A dozen roses were delivered to me at work yesterday.  Beautiful.  The card just read “i love you”.  I assumed they were from Bob.  He came in my office and saw them – picked up the card and read it – set it back down and started to walk out.  I said, “Thanks for the flowers Bob.”  In typical Bob form, he didn’t really respond but just smiled.  Katie then said, “ummmm, those flowers are from me and Jordan.”  We cracked up.  I asked Bob, “did you know those flowers were from Katie?  It sort of seemed like you took a bit of credit for them?”

He responded, “Well I thought someone here at the office got them for you from me.”

Eight years ago on Valentine’s day Bob and I were in the hospital – going on our 6th week there.  Bob had a trach tube in his throat, had woken from his coma but had not spoken yet.  Was just starting to write notes to us.  Horribly hard to understand notes.  On Valentine’s Day the nurses entered the room and told me I had a delivery in the waiting room.  There were a dozen roses, beautiful.  The card read, “have i told you lately that i love you?”   I assumed they were from Bob.  I questioned him, he did NOT take credit but was as confused as I was by the delivery.  Rusty had ordered flowers for me from Bob.  Funny memory.  Yesterday made me think about it.

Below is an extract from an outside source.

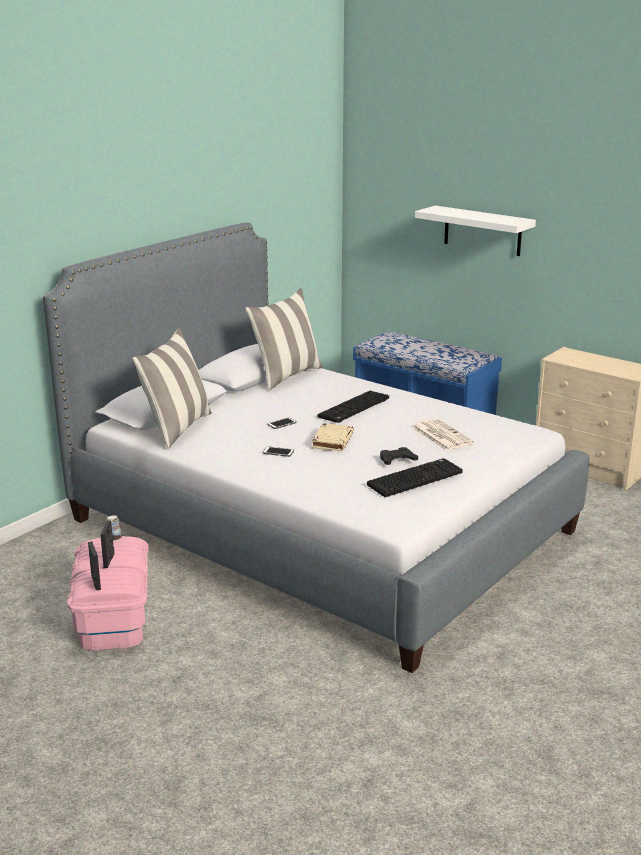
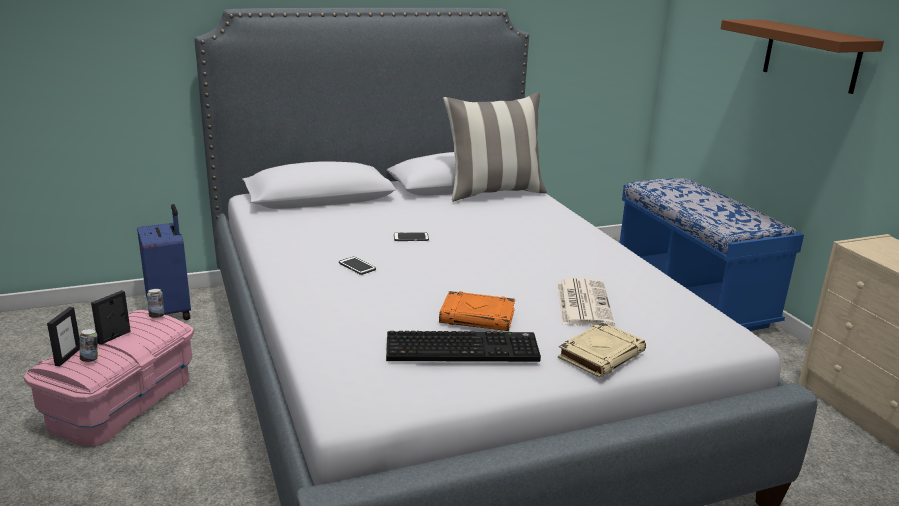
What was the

But instead of thinking of the past, I’d like to think of the future.  I have HOPE for a future with Bob.  Hope for a Valentine’s Day when we’re old and gray … (okay, old and not coloring my gray hair) … and receiving valentine’s from our great grandchildren.  Hope for a future.  God tells me I can have hope for a future.  I will.

Faith vs Fear

Is faith the opposite of fear?  I wonder.  Sometimes I get afraid; afraid of death.  Afraid I’m losing my mom and/or my husband.  I have weird thoughts fly through my brain…”what if you lose her?  what if you lose him?  what if you lose them both?”  Then I quickly have to speak to that fear and tell those thoughts to leave.  It’s not that I dwell on death – I don’t.  But it quickly “attacks me” once in a while, it comes out of nowhere.  I don’t like it.  Being afraid stinks.  yuck

Faith helps me to not be afraid, it gives me something to hold on to.  I must have faith in God.  I must have faith in His words, His promises.  I must live by that faith…or I live in fear.  I believe that I will be okay.  I believe that Bob will be fine, he will live and not die.  I believe that mom has a future, and will not die.  I believe that our faith will not fail, we will overcome.  My faith keeps me sane.  My faith keeps me from being afraid.  My faith helps me to get up every day and walk through the day…my faith helps me to NOT fall, my faith helps me to NOT stay in bed all day paralyzed by fear.

I choose faith.


just an update

Update:  Mom’s bone marrow biopsy showed essentially no change from the last one.  The good news is that it was not worse.  She had another round of chemo (just finished friday the 3rd of February)…and she’s doing well.  She will have another bone marrow biopsy in a few weeks; to see if the chemo is working.

Bob will have blood drawn tomorrow, then see the doctor a week later.  February 14th, Valentine’s Day we will be at the doctor’s office discussing a bone marrow transplant.  How romantic.

That’s it for the health care updates.